日本では、ペットフード協会の「全国犬猫飼育実態調査」によると、2023年時点で猫の飼育頭数は約907万頭、犬は約684万頭と、猫が犬を上回る状況が続いています。この10年間で犬の飼育頭数が減少している一方で、猫は微増傾向を維持しています。
猫の飼育頭数が増加している理由は、経済的や社会的な要因とも深く関連しています。まず、核家族化や単身世帯の増加が挙げられます。これにより、ペットを家族の一員として迎え入れ、精神的なつながりを求める人が増えています。また、リモートワークの普及によって在宅時間が増えたことも、ペットを飼う動機を後押ししています。特に猫は、長時間一緒にいてもストレスを感じにくく、適度な距離感を保ちながら生活できる点で人気があります。
しかし、猫の飼育頭数の増加は同時にいくつかの課題も伴います。それは飼育放棄です。経済的な理由や生活環境の変化などにより、飼い主が猫の飼育を継続することが困難になり、やむを得ず猫を手放してしまうケースが増加しています。コロナ禍の収束とともに放棄されたケースが記憶に新しいでしょう。
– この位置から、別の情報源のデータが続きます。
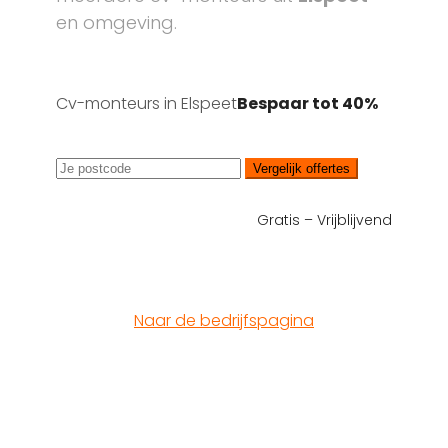
en omgeving.
Cv-monteurs in Elspeet
Bespaar tot 40%
Vergelijk offertes
Gratis – Vrijblijvend
Naar de bedrijfspagina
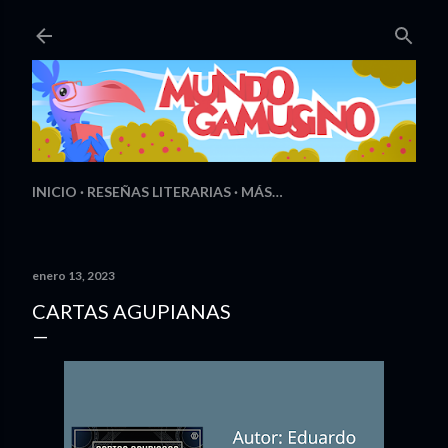
Ir al contenido principal
INICIO
RESEÑAS LITERARIAS
MÁS…
enero 13, 2023
CARTAS AGUPIANAS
また、多頭飼育崩壊の問題も増えています。飼育放棄されたり、適切な管理(避妊去勢)が行われていない猫が、大量に飼育される状態を指します。多頭飼育崩壊は、動物虐待や近隣住民とのトラブル、地域社会への悪影響など、深刻な問題を引き起こす可能性があります。
さらに、むやみな餌やりも大きな問題でもあります。野良猫や地域猫に餌を与える行為は、一見すると善意の行為のように思えますが、不妊・去勢手術を行わずに行われると、猫の数が急増し、地域猫問題を悪化させます。これは、地域社会でトラブルが発生したり、猫の健康問題が深刻化する恐れがあります。
これらの問題は、猫の飼育頭数の増加という社会現象の裏側にある、複雑な課題であるといえるでしょう。
猫との暮らしは、癒しや喜びをもたらしますが、同時に大きな責任が伴います。動物の一生を預かるということは、適切な環境で最後まで面倒を見ることを意味します。そして、地域社会の一員として、野良猫や地域猫問題にも目を向け、猫と人がともに暮らせる社会を考えることも、私たちに与えられた大切な機会と言えるでしょう。